What has truly made the Lygon into a destination once again is the hiring of one of the U.K.'s best-known chefs, Martin Blunos. Lured to the Lygon last year, he has brought whimsy to dining in the hotel's baronial Great Hall (his pre-dessert is a replica of a soft-boiled egg that turns out to be vanilla cream with a mango purée center). The Lygon Room, formerly the Great Hall's Siberia, has been turned into a candlelit space where a handful of couples can indulge in the chef's classic-French-meets-Eastern-European comfort food.
Blunos's efforts recently earned the hotel a Michelin star; however, there's still work to be done, especially on the spa. Its slightly institutional dressing rooms and so-so facilities fail to measure up to spas at other top-rung British hotels. But for now, Furlong's plan is to focus on simply enhancing the Lygon's time-tested appeal: cherishing the building while introducing great service. I feel sure the Lygons would have agreed with that. Broadway, Worcestershire; 44-1386/852-255; www.thelygonarms.co.uk; doubles from $460.
A collection of ancient stone buildings in the mellow Cotswolds, Calcot Manor originally began as a farm, constructed by Cistercian monks in the 14th century. After the Ball family bought the property in 1984 and turned it into a seven-bedroom hotel, it went on leading a quiet, rural life. All the time, though, the Balls were working to keep Calcot relevant, converting barns and other outbuildings into guest rooms (there are now 30) and creating a formal restaurant that held a Michelin star from 1986 to 1993.
During the past two years, the hotel has taken big leaps forward with the opening of a 17,000-square-foot spa (try a spell in a flotation bed followed by a massage on a heated mosaic hammam table) and an indoor recreation area for kids that has PlayStations and a mini cinema.

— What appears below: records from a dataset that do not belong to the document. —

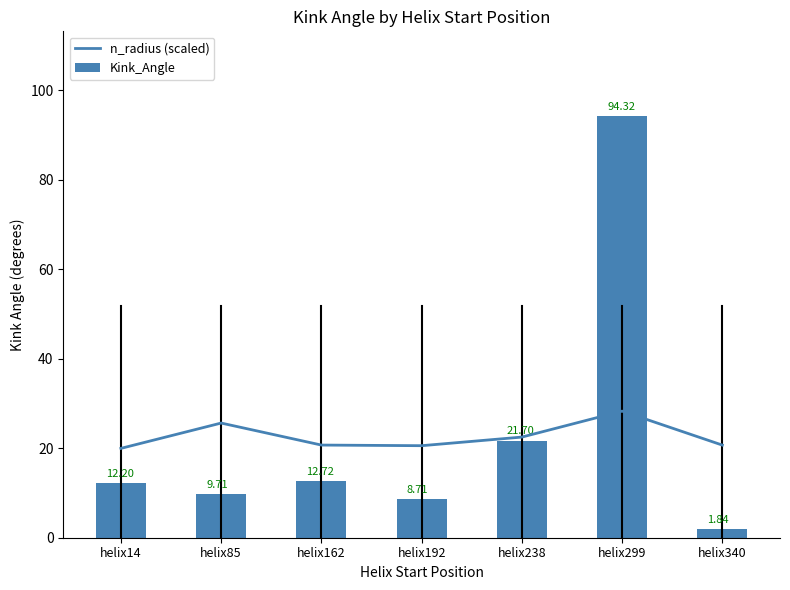

The n_radius (scaled) series shows 25.6 at helix85. True or false?

True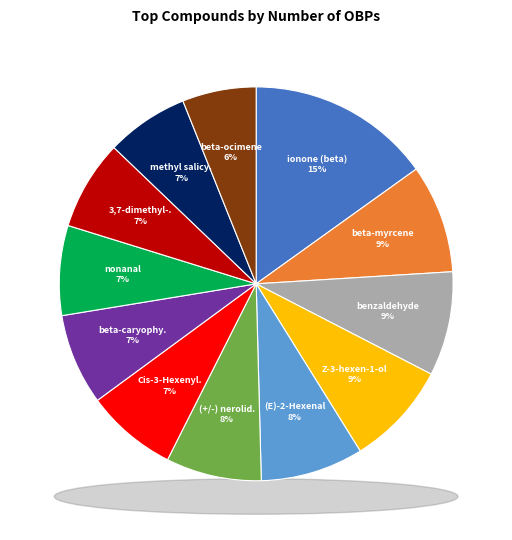

Which slice is the largest?

ionone (beta)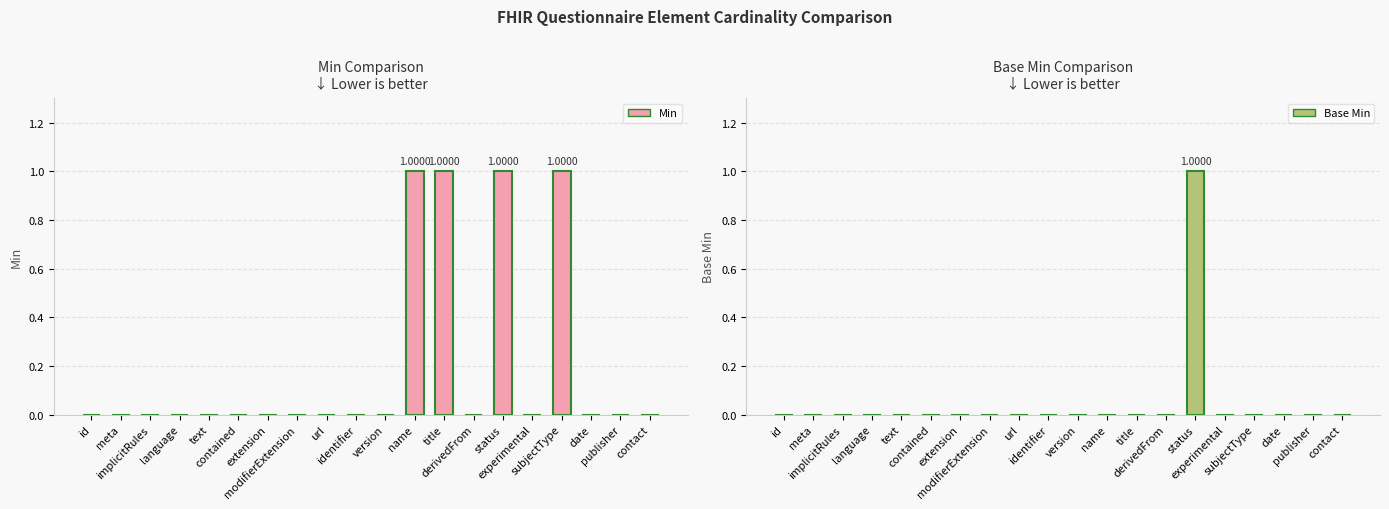

At which category is the sum across all series the highest?

status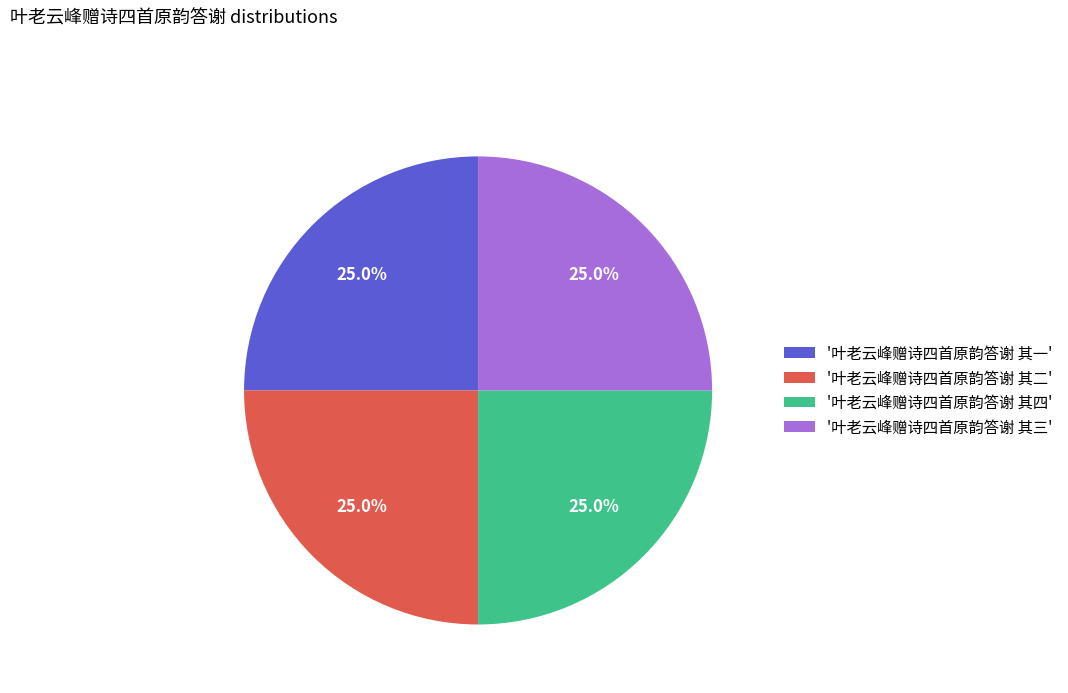

Approximately how many times larger is the value at '叶老云峰赠诗四首原韵答谢 其一' compared to '叶老云峰赠诗四首原韵答谢 其二'?

1.0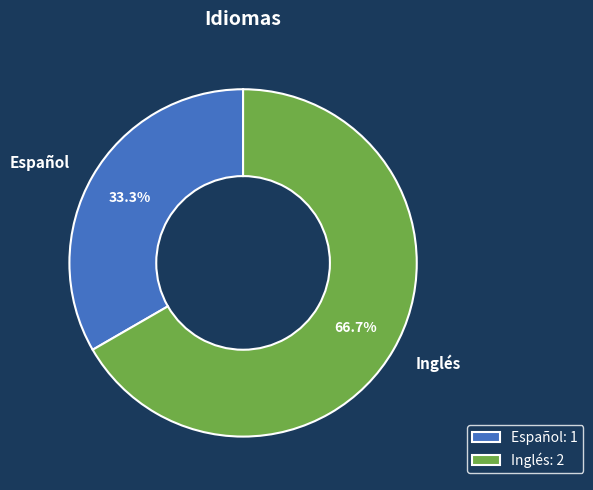

How many slices are in this pie chart?

2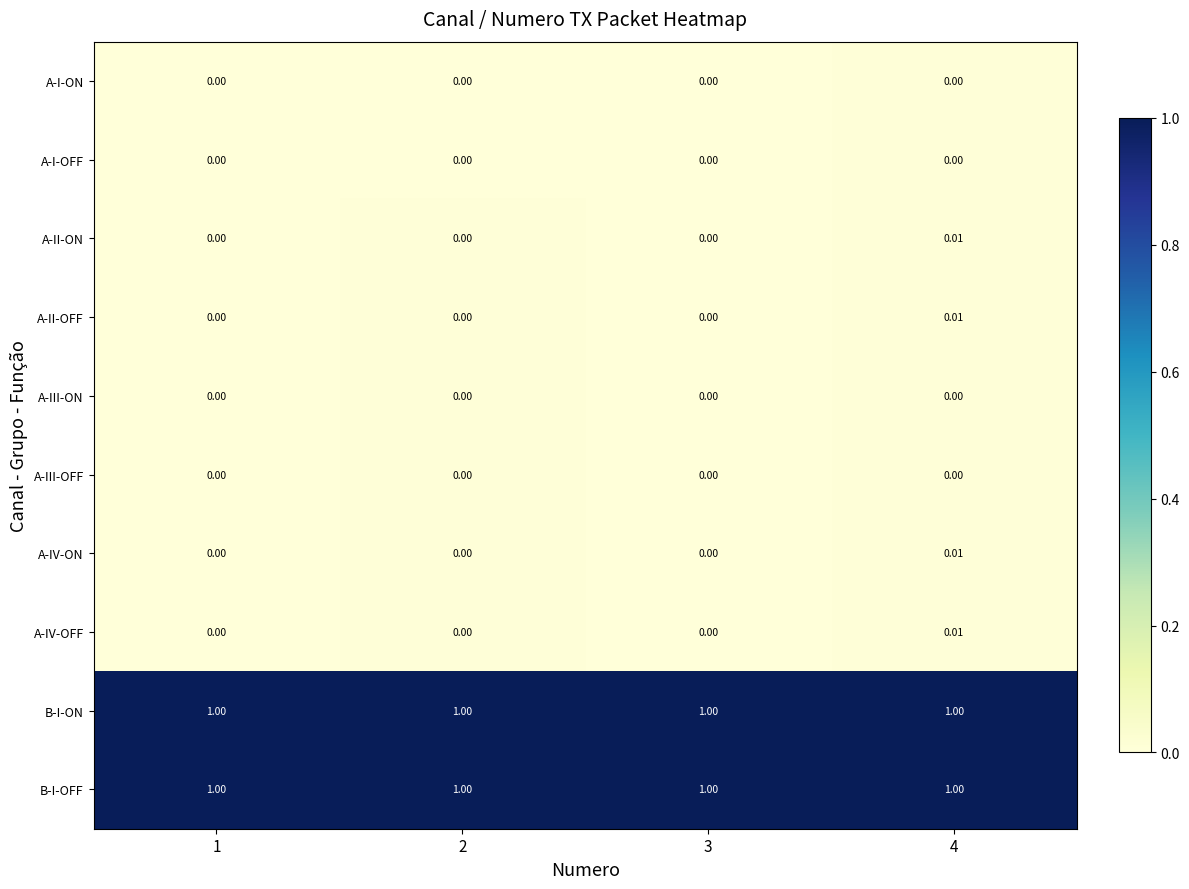

Is the value of A-I-ON at 1 greater than the value of B-I-OFF at 4?

No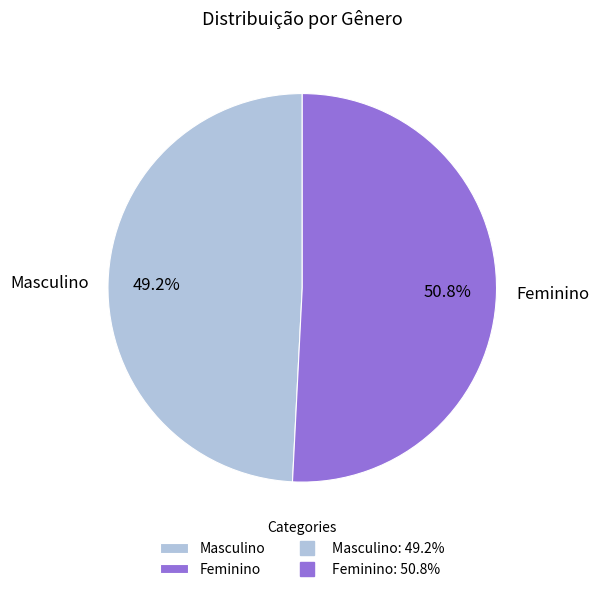

The Masculino slice represents 49% of the pie. True or false?

True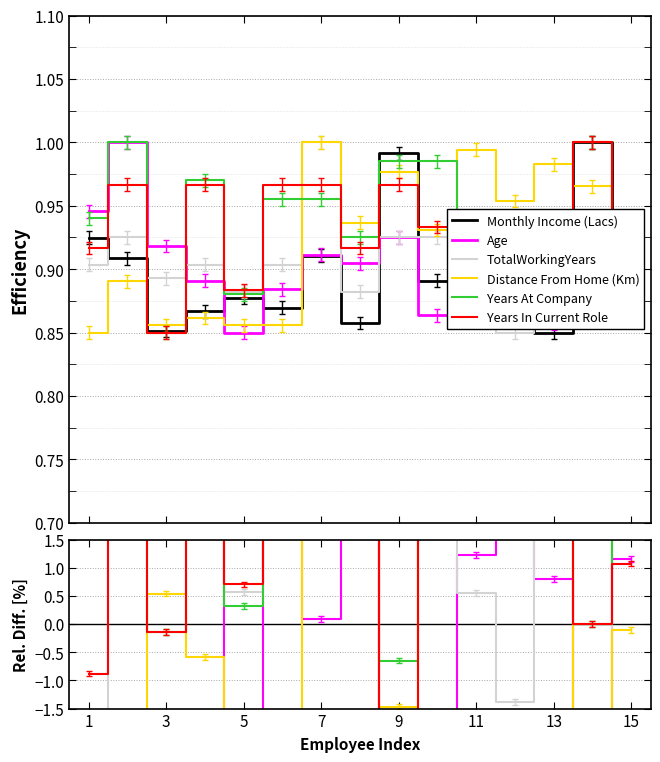

Where is TotalWorkingYears nearest to the value 1?

5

After a recent rethink, Calcot's Conservatory restaurant is also making a strong comeback. The food is simpler and more Mediterranean-inflected, focusing on quality produce (fruits and vegetables often come from the Prince of Wales's nearby organic gardens), and dishes (such as roasted veal chop with rösti potatoes and porcini mushrooms) are cooked in a wood-burning oven.

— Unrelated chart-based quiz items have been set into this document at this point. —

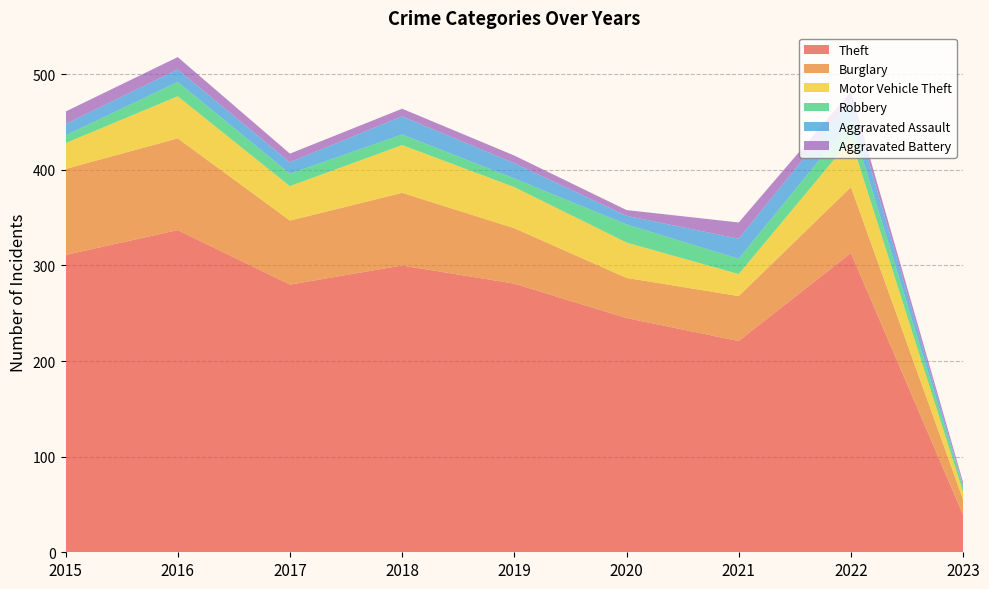

Reading right to left, list all the values displayed in this chart.

Theft: 39	313	221	245	281	300	280	337	311
Burglary: 16	69	47	42	58	76	67	96	90
Motor Vehicle Theft: 8	50	23	37	43	50	36	44	27
Robbery: 6	19	16	19	9	11	13	15	8
Aggravated Assault: 1	22	21	9	16	19	12	13	12
Aggravated Battery: 3	9	17	6	8	8	9	13	13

Despite all the changes afoot, Calcot Manor never seems to be trying too hard. Sipping a cappuccino while rockabilly music played on the stereo, I could have been in the Rockies, far from these gently rolling hills and the jacket-and-tie mentality that has sunk lesser English establishments. "When people come here, they don't want to be steeped in the grandeur of the place," says managing director Richard Ball, who stayed on even after his family sold the property in 1992. "They just want to take their ties off, put their slippers on, and throw themselves into a weekend of relaxation." And considering it was a place founded by monks, Calcot certainly knows how to soothe the soul. Near Tetbury, Gloucestershire; 44-1666/890-391; www.calcotmanor.co.uk; doubles from $385.
SUSAN WELSH is the London correspondent for Travel + Leisure.